+++ Available records +++
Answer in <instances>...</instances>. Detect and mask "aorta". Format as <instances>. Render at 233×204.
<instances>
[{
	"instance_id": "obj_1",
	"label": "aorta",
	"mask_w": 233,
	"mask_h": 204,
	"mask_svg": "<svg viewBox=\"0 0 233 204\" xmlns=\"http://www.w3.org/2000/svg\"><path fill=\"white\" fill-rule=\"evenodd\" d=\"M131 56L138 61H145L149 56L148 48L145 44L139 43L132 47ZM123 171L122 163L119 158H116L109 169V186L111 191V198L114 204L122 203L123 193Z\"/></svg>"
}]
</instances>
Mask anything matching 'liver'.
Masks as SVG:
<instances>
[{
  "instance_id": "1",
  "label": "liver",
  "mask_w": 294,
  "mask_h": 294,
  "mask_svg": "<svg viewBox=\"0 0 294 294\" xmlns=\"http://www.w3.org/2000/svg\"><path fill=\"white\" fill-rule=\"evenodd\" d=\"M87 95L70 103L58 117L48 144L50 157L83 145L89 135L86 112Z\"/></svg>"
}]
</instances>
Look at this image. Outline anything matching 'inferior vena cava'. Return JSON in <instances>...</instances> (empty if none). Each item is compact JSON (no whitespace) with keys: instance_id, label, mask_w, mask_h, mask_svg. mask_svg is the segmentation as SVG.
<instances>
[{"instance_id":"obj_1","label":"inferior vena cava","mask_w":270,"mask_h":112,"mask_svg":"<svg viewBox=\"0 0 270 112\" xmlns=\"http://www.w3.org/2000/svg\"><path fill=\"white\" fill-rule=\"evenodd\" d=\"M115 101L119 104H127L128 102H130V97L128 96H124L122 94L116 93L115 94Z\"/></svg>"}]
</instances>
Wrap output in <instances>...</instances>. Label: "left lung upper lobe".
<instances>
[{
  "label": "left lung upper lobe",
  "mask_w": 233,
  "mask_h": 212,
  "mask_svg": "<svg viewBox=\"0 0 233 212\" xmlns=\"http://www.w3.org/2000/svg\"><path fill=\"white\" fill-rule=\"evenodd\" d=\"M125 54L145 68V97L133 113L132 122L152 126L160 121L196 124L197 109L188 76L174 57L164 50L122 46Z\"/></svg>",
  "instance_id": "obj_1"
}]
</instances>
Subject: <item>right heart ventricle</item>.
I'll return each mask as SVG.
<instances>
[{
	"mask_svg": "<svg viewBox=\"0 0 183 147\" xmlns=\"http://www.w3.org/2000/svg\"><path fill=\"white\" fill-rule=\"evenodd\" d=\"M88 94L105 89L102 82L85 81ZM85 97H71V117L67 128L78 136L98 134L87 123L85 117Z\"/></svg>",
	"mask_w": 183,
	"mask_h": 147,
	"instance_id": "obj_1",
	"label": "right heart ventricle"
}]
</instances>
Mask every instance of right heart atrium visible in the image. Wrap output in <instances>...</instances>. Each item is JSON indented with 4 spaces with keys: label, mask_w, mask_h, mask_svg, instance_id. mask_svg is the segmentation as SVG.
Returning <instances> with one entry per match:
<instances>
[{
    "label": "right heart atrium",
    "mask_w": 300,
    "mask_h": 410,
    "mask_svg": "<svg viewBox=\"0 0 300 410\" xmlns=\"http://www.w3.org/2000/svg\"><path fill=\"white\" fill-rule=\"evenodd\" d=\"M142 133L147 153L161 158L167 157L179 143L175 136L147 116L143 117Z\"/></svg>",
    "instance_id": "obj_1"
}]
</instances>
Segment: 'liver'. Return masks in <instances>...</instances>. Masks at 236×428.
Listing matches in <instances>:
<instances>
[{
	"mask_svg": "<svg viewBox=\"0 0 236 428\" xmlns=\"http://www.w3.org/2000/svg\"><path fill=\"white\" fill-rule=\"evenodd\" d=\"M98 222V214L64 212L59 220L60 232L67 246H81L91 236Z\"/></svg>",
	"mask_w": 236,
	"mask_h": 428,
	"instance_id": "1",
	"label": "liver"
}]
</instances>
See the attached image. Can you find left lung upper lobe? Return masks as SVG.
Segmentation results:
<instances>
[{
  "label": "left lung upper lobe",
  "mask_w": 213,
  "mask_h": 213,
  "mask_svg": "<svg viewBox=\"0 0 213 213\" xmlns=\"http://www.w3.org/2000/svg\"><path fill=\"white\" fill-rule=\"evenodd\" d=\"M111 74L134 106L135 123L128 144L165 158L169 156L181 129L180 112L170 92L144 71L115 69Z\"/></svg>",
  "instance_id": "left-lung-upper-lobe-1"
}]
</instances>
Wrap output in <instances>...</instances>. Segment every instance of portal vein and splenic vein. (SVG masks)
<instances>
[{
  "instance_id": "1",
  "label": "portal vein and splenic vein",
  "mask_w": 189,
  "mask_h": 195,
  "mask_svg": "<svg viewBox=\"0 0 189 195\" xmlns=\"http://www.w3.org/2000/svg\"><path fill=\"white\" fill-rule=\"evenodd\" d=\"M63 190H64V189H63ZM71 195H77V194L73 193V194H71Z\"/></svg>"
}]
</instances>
+++
▸ To be done
Transcribe the listing verbatim, starting at the line that contains "Wrap output in <instances>...</instances>. Segment" and ending at the end of the listing, with both ends included.

▸ Answer to the task
Wrap output in <instances>...</instances>. Segment every instance of portal vein and splenic vein. (SVG masks)
<instances>
[{
  "instance_id": "1",
  "label": "portal vein and splenic vein",
  "mask_w": 189,
  "mask_h": 195,
  "mask_svg": "<svg viewBox=\"0 0 189 195\" xmlns=\"http://www.w3.org/2000/svg\"><path fill=\"white\" fill-rule=\"evenodd\" d=\"M63 190H64V189H63ZM71 195H77V194L73 193V194H71Z\"/></svg>"
}]
</instances>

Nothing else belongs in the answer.